The following extract is from the April 2003 edition of Wired magazine. I didn't get permission to reprint it here, but oh well, sucks to be them (not really).

I post this to remind you of the various different forms of life we have just on this one planet and make you question what in evolution caused this particular species to develop such a delicate trait. -the lock

Section from "The Bacteria Whisper"
by Steve Silberman, Wired

The bobtail squid lives in the knee-deep coastal shallows in Hawaii, burying itself in the sand during the day and emerging to hunt after dark. On moonlit nights, the squid's shadow on the sand should make it visible to predators, but it possesses a "light organ" that shines with a blue glow, perfectly matching the amount of light shining down through the water.

The secret of the squid's ability to simulate moonlight is a densely packed community of luminescent bacteria called Vibrio fischeri.
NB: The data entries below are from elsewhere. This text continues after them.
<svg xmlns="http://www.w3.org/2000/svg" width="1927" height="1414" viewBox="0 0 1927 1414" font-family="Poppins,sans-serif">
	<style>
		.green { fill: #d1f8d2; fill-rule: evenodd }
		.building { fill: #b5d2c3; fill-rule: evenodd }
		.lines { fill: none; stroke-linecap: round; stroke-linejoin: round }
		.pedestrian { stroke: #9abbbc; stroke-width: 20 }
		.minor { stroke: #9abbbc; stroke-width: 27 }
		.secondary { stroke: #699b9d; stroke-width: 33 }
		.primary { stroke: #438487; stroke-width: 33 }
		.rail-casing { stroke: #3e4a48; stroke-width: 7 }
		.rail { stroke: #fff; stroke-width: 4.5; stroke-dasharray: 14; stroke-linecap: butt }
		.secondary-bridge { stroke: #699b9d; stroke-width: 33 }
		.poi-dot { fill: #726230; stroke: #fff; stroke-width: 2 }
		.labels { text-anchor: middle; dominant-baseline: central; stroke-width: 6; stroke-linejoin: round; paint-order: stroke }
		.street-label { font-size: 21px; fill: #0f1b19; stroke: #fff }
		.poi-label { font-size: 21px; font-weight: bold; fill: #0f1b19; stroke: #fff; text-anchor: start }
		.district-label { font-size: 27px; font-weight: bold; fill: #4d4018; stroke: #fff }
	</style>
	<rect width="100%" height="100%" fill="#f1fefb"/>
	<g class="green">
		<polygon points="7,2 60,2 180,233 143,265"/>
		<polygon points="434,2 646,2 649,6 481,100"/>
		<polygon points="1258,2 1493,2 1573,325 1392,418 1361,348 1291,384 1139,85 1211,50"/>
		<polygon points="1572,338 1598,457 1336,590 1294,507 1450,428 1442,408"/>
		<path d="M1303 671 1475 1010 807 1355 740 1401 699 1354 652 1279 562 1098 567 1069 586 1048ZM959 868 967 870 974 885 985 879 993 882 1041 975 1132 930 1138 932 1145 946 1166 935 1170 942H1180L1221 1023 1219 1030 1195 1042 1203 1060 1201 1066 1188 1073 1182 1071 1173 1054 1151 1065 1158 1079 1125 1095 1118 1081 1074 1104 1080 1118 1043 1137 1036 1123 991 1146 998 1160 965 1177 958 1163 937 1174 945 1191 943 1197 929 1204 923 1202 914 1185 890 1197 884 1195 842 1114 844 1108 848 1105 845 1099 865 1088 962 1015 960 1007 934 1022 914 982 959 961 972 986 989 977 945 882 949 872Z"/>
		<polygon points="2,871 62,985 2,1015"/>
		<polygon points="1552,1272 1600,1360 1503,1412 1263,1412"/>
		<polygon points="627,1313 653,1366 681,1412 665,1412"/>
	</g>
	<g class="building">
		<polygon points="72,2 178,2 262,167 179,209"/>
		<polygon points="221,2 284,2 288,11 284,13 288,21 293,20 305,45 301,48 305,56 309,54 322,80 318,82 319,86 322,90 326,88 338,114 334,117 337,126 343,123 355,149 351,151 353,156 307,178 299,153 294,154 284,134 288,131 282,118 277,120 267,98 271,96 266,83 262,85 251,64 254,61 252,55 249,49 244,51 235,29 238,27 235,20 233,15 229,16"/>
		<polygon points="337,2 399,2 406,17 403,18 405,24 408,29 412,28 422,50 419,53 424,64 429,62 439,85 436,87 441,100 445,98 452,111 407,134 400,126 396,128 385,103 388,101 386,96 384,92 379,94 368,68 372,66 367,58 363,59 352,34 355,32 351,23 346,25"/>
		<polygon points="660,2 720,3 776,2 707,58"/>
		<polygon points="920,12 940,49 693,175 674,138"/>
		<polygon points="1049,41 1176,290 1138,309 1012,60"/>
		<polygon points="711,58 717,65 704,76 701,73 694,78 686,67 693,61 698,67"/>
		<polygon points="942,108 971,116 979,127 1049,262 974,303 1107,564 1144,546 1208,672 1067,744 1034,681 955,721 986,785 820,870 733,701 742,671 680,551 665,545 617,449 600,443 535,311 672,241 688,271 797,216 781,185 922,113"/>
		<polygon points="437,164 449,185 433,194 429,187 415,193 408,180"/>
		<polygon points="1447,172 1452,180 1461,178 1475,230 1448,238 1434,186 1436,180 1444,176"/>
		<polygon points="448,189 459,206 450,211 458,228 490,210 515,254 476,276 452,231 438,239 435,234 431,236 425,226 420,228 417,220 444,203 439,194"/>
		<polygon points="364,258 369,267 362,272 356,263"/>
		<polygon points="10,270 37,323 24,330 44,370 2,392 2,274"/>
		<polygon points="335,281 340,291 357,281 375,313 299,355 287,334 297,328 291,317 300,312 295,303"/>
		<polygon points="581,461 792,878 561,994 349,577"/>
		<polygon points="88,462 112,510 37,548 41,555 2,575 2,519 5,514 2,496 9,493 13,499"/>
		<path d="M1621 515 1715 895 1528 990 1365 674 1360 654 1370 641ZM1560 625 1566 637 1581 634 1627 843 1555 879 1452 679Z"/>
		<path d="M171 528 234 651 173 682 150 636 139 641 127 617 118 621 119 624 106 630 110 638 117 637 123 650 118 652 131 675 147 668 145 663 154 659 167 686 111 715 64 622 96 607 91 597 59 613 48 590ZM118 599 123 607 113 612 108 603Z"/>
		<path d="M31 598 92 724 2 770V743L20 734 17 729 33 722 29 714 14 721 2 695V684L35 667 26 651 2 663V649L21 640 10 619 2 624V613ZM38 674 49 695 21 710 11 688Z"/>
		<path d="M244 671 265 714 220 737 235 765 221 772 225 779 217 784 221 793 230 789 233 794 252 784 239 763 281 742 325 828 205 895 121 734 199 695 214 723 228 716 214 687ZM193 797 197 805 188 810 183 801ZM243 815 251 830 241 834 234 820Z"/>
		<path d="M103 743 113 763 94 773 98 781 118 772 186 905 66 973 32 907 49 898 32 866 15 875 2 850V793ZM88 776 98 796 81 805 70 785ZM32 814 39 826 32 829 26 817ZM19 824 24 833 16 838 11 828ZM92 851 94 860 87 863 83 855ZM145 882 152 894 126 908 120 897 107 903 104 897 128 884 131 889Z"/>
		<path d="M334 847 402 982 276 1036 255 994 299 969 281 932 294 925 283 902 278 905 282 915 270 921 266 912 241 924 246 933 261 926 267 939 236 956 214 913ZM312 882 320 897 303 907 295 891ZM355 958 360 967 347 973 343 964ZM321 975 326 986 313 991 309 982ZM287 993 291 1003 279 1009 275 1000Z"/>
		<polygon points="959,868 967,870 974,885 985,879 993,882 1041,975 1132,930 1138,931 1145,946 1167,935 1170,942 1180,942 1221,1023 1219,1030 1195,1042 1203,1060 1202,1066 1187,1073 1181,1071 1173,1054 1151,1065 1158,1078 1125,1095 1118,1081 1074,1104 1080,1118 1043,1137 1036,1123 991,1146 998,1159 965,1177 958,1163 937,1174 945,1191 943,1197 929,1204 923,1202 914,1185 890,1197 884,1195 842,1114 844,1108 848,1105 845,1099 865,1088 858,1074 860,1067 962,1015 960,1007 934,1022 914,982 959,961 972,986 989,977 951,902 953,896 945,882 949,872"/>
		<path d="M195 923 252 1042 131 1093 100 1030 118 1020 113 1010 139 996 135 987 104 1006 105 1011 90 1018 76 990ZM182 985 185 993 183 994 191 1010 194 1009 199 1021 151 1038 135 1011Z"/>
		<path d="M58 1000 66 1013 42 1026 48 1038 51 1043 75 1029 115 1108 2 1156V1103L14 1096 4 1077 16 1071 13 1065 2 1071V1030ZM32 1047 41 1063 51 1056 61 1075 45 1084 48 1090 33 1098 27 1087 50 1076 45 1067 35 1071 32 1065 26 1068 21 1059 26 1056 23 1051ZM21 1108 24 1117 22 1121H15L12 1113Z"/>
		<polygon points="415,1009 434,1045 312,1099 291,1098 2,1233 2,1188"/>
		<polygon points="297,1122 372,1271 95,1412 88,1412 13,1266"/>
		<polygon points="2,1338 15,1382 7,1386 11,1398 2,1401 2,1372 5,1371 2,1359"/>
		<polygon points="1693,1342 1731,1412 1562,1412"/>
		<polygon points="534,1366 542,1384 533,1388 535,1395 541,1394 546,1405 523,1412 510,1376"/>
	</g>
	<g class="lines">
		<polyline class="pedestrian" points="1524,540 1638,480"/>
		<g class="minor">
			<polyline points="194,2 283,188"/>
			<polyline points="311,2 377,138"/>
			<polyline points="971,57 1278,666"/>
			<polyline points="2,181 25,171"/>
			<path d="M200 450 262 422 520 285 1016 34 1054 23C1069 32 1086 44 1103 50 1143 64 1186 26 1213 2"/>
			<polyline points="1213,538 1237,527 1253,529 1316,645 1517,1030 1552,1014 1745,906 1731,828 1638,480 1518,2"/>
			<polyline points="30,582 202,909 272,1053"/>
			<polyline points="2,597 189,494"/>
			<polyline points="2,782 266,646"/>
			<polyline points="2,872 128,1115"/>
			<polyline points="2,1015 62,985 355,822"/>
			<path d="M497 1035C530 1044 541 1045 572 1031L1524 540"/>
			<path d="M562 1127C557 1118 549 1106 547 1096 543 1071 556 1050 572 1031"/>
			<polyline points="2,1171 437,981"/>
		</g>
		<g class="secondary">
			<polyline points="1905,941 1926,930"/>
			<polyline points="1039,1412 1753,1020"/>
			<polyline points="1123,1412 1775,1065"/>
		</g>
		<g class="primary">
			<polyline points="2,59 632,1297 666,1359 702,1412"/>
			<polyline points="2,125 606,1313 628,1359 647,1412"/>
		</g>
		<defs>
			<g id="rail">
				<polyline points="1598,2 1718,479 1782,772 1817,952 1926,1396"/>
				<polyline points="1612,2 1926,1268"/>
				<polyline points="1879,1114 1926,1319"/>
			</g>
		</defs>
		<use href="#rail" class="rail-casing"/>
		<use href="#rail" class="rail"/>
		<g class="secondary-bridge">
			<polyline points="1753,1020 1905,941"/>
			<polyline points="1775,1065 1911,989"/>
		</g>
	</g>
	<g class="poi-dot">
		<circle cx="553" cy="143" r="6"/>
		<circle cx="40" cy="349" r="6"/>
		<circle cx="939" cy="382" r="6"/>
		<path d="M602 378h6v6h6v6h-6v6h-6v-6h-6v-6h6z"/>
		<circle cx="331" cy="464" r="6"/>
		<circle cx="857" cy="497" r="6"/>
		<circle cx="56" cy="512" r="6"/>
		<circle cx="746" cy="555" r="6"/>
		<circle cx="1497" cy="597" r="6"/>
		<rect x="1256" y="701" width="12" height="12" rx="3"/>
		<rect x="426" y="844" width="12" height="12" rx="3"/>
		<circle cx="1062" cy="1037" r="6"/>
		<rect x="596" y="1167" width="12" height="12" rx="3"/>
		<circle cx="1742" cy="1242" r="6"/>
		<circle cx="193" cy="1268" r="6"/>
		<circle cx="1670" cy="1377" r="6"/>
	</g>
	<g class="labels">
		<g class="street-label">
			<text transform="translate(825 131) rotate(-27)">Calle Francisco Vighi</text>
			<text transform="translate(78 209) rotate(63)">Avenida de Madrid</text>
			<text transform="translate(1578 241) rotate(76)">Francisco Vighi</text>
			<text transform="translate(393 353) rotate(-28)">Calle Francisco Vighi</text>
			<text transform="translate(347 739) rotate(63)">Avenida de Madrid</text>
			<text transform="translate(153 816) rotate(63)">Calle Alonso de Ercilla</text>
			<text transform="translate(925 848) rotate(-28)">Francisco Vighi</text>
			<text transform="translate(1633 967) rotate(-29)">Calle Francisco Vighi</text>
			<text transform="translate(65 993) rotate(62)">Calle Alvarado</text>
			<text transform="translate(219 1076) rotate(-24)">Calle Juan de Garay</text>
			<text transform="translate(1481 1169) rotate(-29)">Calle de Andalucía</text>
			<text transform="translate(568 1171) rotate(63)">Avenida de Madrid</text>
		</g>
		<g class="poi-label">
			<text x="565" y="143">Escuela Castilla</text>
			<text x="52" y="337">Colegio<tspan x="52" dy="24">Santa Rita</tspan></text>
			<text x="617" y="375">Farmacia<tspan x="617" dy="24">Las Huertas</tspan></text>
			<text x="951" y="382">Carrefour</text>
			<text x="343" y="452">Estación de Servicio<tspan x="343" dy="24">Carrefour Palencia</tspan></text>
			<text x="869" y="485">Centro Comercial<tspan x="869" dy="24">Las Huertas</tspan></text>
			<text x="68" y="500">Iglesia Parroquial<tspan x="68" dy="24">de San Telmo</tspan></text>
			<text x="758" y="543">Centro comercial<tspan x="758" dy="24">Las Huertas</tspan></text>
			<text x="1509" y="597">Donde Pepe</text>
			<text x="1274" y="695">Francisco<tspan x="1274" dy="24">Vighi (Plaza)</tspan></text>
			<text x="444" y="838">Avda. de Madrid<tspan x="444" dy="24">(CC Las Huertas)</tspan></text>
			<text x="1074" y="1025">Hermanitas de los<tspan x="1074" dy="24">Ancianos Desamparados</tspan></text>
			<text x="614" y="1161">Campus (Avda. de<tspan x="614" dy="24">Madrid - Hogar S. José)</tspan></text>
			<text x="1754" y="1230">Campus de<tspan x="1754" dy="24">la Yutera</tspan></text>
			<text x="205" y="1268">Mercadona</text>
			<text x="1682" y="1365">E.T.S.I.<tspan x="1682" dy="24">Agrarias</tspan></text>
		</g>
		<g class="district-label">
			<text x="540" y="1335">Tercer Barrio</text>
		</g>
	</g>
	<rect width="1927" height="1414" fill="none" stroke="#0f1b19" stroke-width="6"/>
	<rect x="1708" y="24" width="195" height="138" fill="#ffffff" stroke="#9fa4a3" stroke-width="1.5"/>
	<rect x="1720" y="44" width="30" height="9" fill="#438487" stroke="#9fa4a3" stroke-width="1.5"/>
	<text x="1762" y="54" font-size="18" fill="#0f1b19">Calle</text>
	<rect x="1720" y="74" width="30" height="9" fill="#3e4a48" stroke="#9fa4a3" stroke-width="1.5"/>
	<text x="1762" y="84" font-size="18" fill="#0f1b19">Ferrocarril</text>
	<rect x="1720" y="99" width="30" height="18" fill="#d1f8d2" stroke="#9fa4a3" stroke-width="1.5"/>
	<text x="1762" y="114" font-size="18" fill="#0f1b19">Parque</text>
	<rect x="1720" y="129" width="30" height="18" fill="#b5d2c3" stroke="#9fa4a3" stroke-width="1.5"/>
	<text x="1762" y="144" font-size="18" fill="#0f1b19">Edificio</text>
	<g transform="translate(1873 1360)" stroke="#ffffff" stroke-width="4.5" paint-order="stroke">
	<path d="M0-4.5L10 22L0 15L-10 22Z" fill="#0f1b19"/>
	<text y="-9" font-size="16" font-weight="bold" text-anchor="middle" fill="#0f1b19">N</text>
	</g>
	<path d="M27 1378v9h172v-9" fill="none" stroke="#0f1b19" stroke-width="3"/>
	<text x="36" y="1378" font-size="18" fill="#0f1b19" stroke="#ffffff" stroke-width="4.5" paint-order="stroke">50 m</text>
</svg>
Minutes after birth, a squid begins circulating seawater through a hollow chamber in its body. The water contains millions of species of microbes, but cilia in the squid's light organ expel all but the V. fischeri cells. Fed with oxygen and amino acids, they multiply and begin to emit light. Sensors on the squid's upper surface detect the amount of illumination in the night sky, and the squid adjusts an irislike opening in its body until its shadow on the sand disappears. Each morning, the squid flushes out most of its cache of glowing vibrios, leaving enough cells to start the cycle anew.